Régularité d’une évaluation d’office d’un contribuable micro-BIC : précisions sur l’articulation entre les articles L. 66, L. 68 et L. 73 du LPF
La régularité des procédures d’évaluation d’office et de taxation d’office constitue une source de contentieux fréquente, en particulier lorsque le contribuable est placé sous un régime fiscal dérogatoire tel que le régime « micro-BIC » ou la franchise en base de TVA. L’arrêt rendu par la cour administrative d’appel de Marseille le 5 octobre 2023 (n° 21MA04415), confirmé par le Conseil d’État dans une décision de non-admission du 10 mars 2025 (n° 489946), apporte une clarification importante sur la faculté de l’administration fiscale de recourir à ces procédures, même en l’absence de démonstration préalable du dépassement des seuils applicables au régime micro.
Il s’agissait en l’espèce de déterminer si l’administration peut, en cas de non-dépôt de déclarations, engager une procédure d’évaluation d’office sur le fondement de l’article L. 73, 1° du LPF à l’encontre d’un contribuable qui se prétend bénéficiaire du régime micro-BIC, sans avoir au préalable établi le dépassement des seuils légaux. La réponse des juridictions est claire : oui, sous réserve du respect des garanties procédurales prévues aux articles L. 66 et L. 68 du LPF.

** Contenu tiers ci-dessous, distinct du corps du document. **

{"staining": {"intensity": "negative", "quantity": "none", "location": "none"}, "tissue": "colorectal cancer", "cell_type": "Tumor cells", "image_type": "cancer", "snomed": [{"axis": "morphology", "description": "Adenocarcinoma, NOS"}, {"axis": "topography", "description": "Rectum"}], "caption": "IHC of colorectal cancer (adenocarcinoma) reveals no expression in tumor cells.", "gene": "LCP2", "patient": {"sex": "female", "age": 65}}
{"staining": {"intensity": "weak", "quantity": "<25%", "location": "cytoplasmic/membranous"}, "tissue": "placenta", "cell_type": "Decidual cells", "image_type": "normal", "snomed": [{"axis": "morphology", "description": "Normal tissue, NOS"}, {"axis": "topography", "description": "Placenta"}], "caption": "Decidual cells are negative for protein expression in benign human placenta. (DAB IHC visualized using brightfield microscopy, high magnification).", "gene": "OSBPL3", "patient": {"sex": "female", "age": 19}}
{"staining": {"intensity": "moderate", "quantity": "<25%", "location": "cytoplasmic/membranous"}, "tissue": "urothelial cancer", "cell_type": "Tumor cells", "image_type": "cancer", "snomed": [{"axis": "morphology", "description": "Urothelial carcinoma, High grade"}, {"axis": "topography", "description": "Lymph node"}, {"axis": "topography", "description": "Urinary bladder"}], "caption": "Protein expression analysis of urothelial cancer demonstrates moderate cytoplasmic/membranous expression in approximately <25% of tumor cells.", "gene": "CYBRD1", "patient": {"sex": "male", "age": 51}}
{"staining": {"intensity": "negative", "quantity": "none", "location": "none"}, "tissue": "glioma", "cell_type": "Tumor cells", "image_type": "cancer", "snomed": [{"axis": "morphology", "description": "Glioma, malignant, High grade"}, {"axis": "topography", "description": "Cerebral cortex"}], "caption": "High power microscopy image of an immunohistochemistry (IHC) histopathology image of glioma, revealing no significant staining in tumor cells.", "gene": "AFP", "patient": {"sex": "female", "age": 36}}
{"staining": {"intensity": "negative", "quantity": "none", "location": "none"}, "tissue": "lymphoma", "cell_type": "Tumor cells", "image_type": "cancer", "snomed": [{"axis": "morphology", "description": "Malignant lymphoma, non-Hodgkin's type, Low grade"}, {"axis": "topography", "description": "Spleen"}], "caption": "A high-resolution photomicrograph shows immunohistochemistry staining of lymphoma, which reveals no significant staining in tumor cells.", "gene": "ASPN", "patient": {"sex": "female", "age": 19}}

Les faits : un contribuable au régime micro contrôlé sur plusieurs exercices
Mme B., exploitant une activité de restauration sous l’enseigne « Chez François », bénéficiait depuis la création de son entreprise du régime micro-BIC pour l’imposition de ses bénéfices, ainsi que de la franchise en base en matière de TVA. L’administration a procédé à une vérification de comptabilité portant sur les années 2013 à 2015.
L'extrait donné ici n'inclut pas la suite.